- [Task to complete]: Apart from the pictures, every entry must be retyped exactly.

[Saved entries]
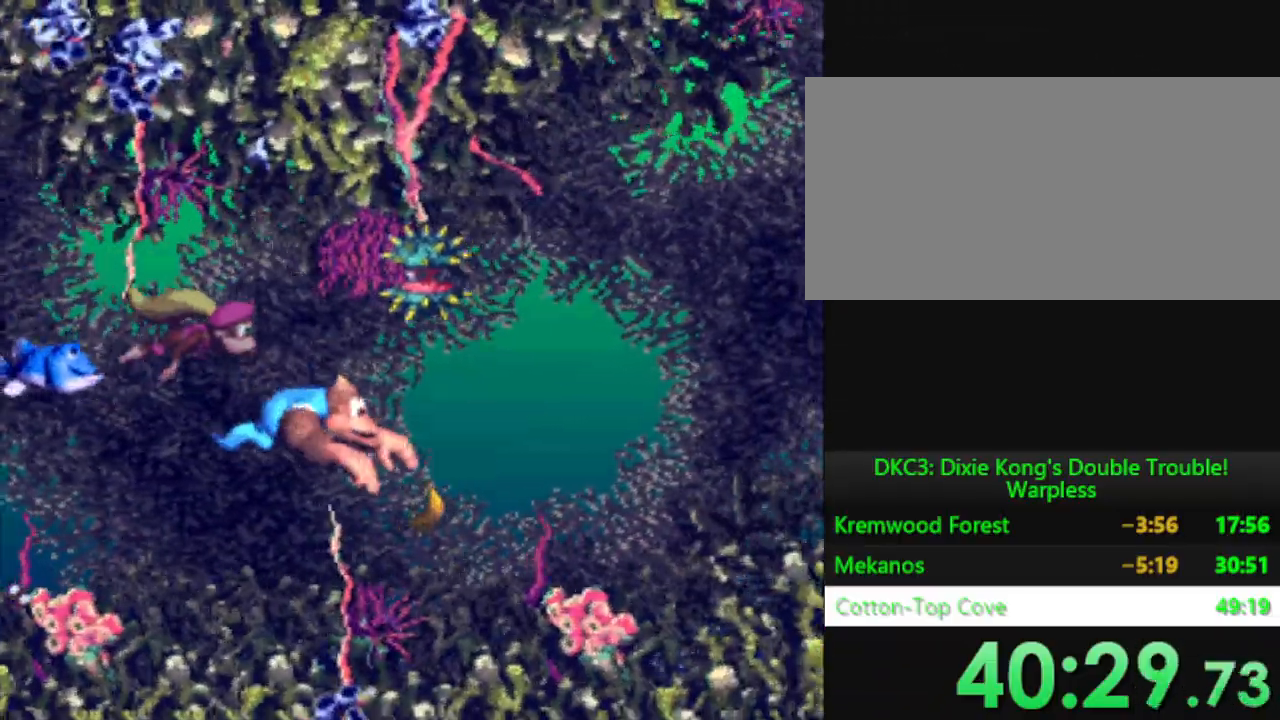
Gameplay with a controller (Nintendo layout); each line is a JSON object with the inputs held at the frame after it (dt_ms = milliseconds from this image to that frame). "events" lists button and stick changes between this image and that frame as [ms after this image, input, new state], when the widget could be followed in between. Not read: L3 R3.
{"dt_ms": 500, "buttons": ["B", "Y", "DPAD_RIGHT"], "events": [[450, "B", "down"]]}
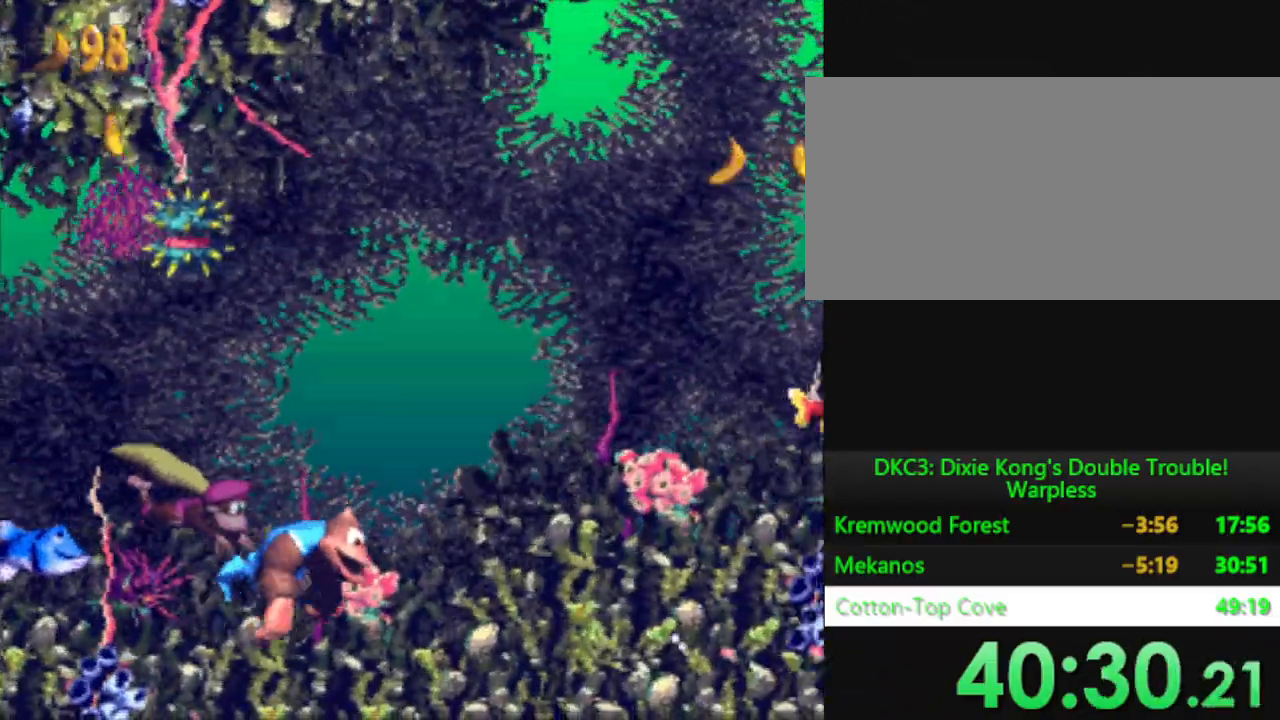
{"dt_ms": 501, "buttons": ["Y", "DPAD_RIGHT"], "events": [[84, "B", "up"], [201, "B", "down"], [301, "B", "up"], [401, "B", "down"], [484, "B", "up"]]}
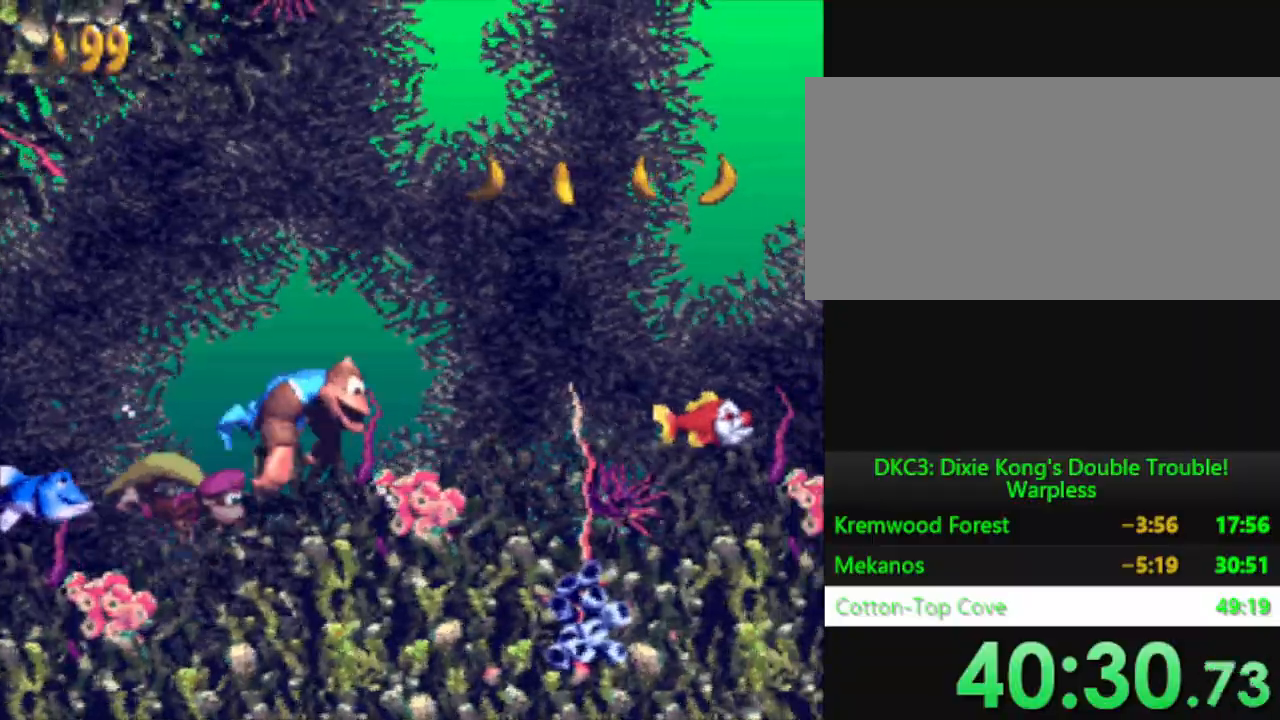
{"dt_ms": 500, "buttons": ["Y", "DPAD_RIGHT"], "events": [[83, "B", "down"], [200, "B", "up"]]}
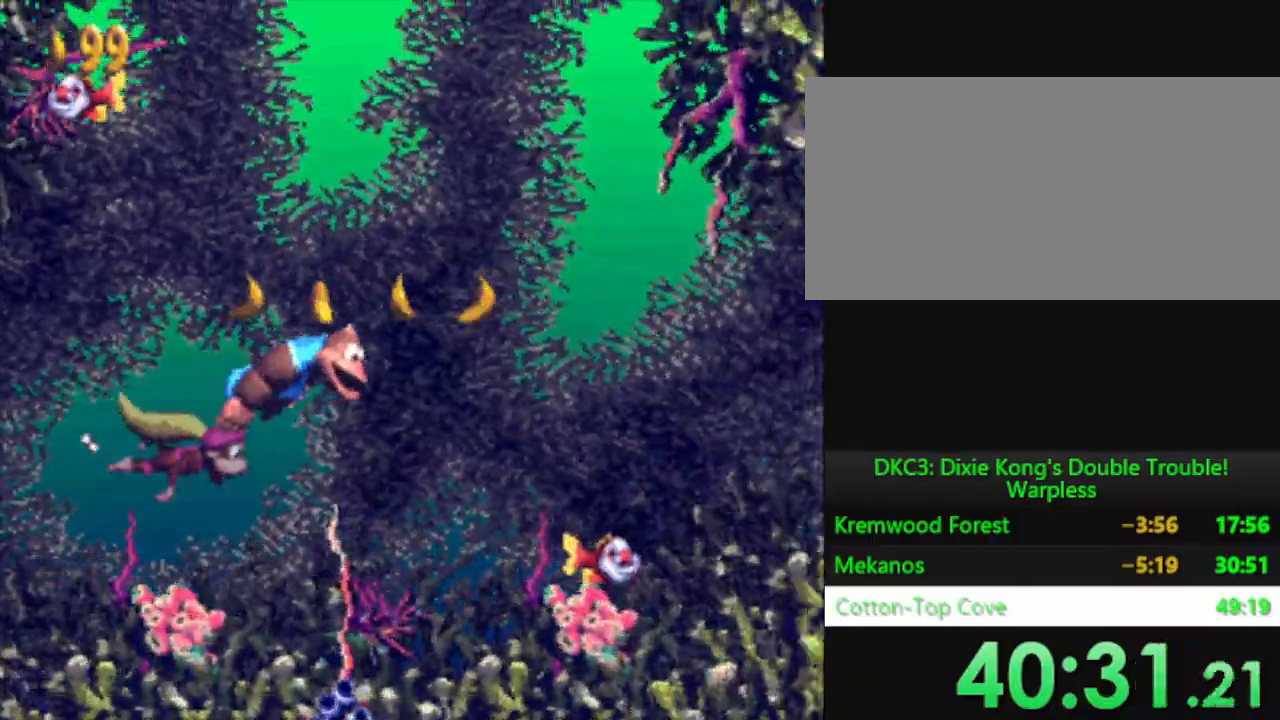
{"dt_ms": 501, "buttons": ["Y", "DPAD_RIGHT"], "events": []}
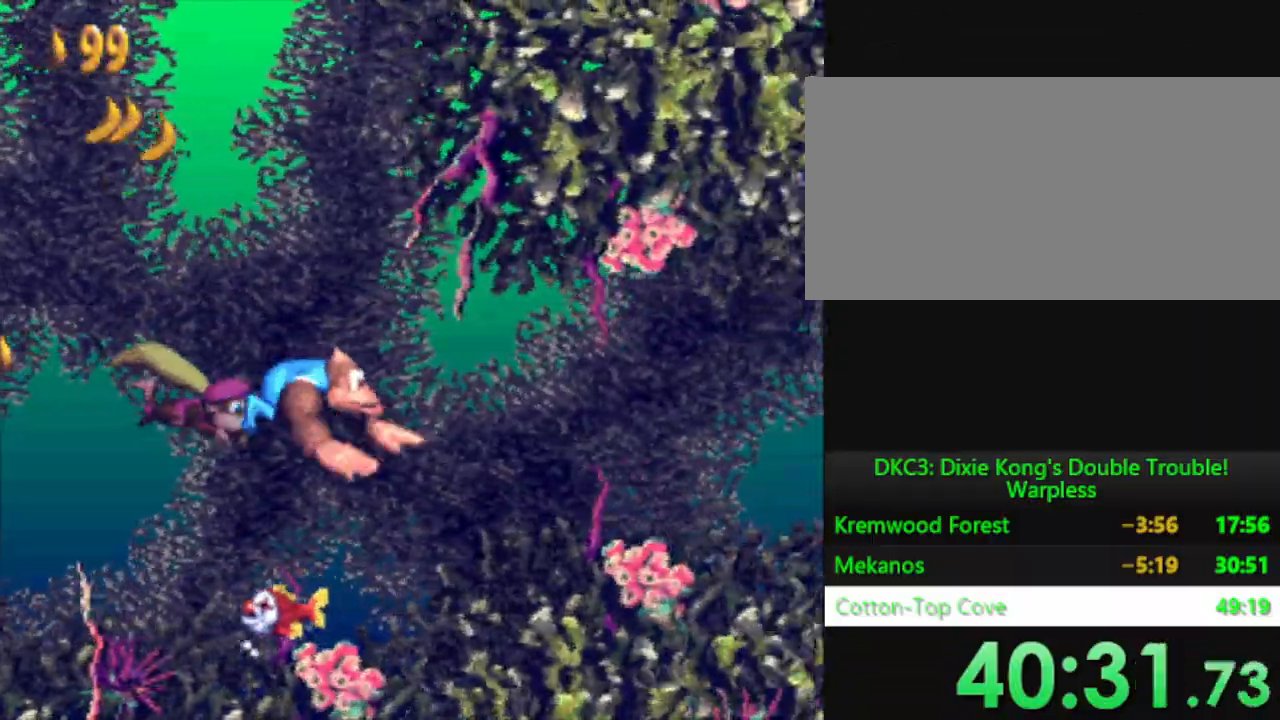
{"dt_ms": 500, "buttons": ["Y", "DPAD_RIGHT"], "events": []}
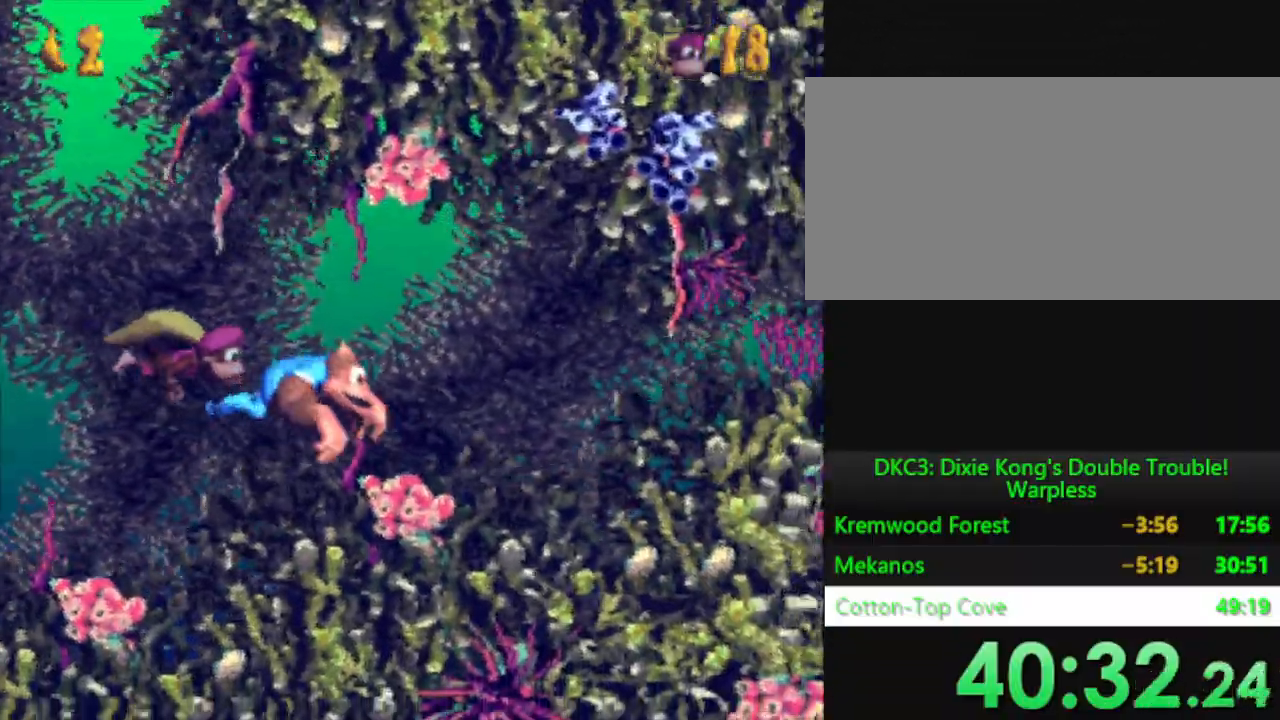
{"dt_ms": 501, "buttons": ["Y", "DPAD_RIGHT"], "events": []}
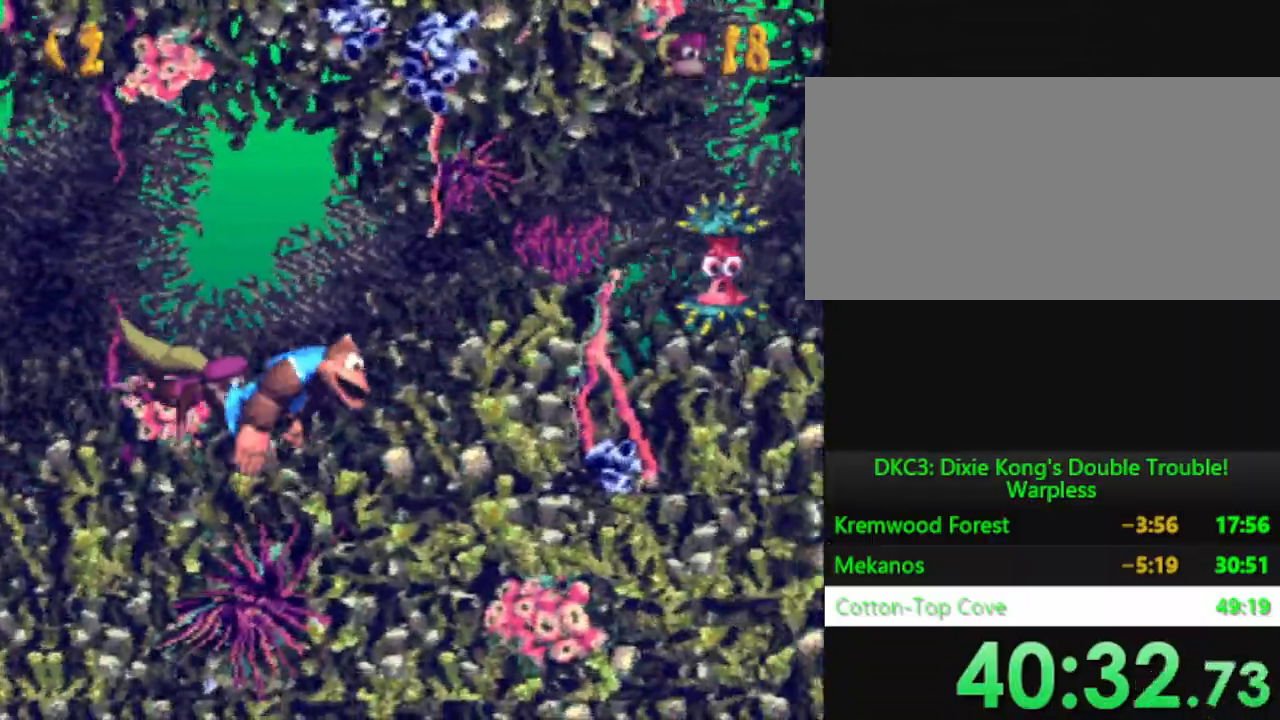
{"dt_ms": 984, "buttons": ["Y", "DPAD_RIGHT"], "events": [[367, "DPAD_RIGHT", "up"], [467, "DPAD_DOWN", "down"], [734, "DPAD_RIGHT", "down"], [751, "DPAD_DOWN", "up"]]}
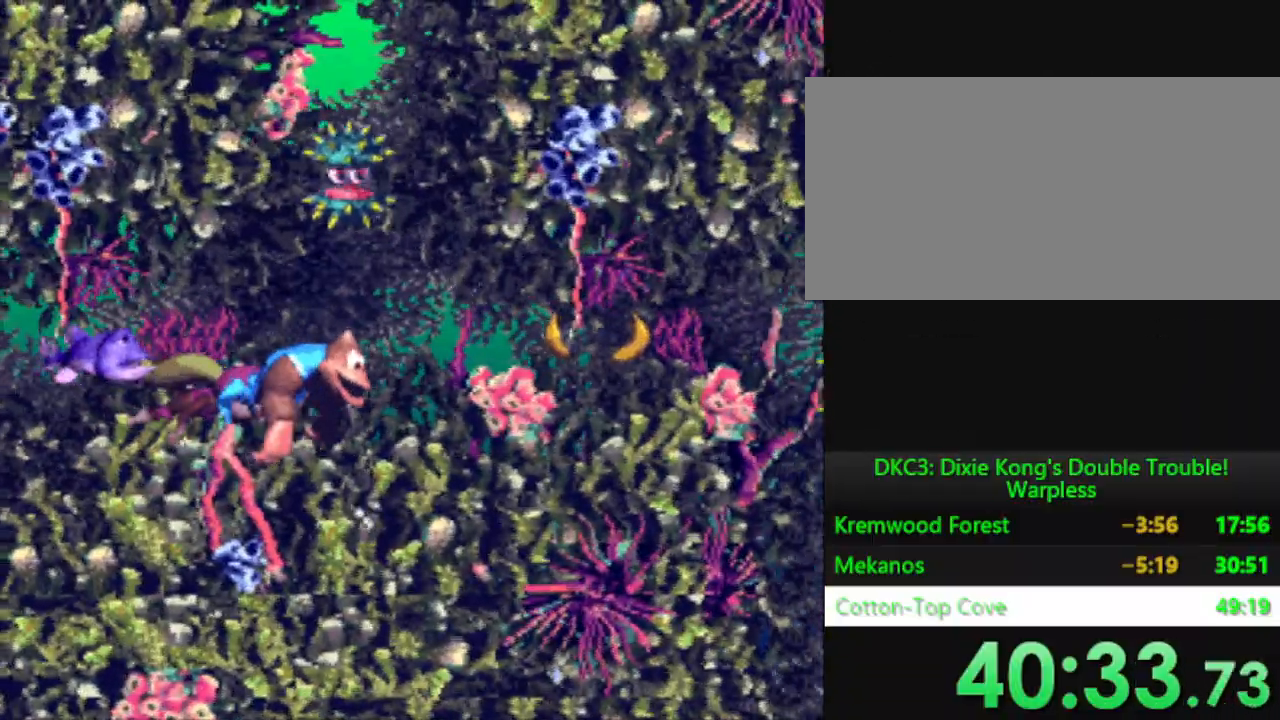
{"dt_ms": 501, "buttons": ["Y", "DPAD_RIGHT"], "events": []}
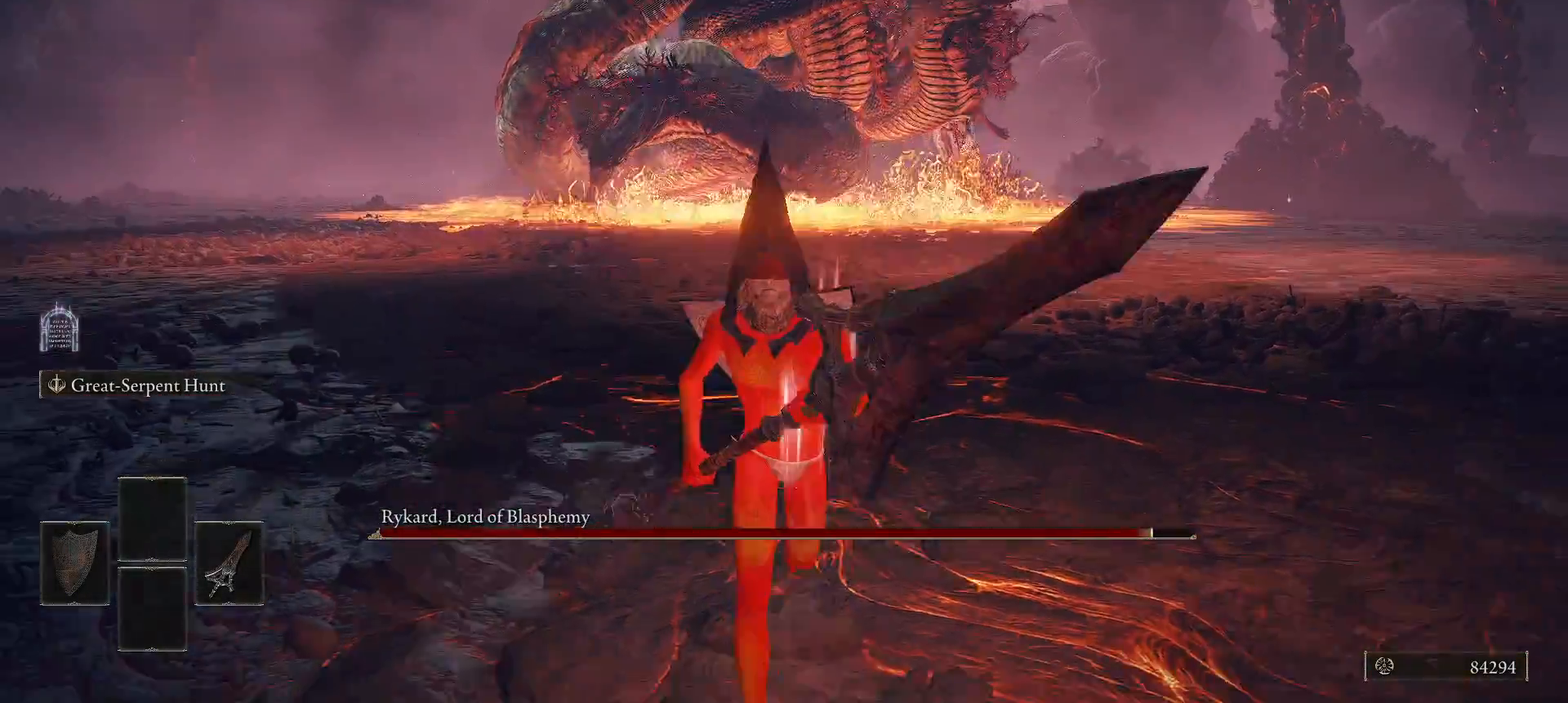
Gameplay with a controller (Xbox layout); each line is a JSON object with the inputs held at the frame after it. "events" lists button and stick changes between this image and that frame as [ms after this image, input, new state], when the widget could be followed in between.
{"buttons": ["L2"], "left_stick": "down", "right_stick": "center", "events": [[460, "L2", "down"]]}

- [Answer to the exercise]:
Gameplay with a controller (Nintendo layout); each line is a JSON object with the inputs held at the frame after it (dt_ms = milliseconds from this image to that frame). "events" lists button and stick changes between this image and that frame as [ms after this image, input, new state], when the widget could be followed in between. Not read: L3 R3.
{"dt_ms": 500, "buttons": ["B", "Y", "DPAD_RIGHT"], "events": [[450, "B", "down"]]}
{"dt_ms": 501, "buttons": ["Y", "DPAD_RIGHT"], "events": [[84, "B", "up"], [201, "B", "down"], [301, "B", "up"], [401, "B", "down"], [484, "B", "up"]]}
{"dt_ms": 500, "buttons": ["Y", "DPAD_RIGHT"], "events": [[83, "B", "down"], [200, "B", "up"]]}
{"dt_ms": 501, "buttons": ["Y", "DPAD_RIGHT"], "events": []}
{"dt_ms": 500, "buttons": ["Y", "DPAD_RIGHT"], "events": []}
{"dt_ms": 501, "buttons": ["Y", "DPAD_RIGHT"], "events": []}
{"dt_ms": 984, "buttons": ["Y", "DPAD_RIGHT"], "events": [[367, "DPAD_RIGHT", "up"], [467, "DPAD_DOWN", "down"], [734, "DPAD_RIGHT", "down"], [751, "DPAD_DOWN", "up"]]}
{"dt_ms": 501, "buttons": ["Y", "DPAD_RIGHT"], "events": []}
Gameplay with a controller (Xbox layout); each line is a JSON object with the inputs held at the frame after it. "events" lists button and stick changes between this image and that frame as [ms after this image, input, new state], when the widget could be followed in between.
{"buttons": ["L2"], "left_stick": "down", "right_stick": "center", "events": [[460, "L2", "down"]]}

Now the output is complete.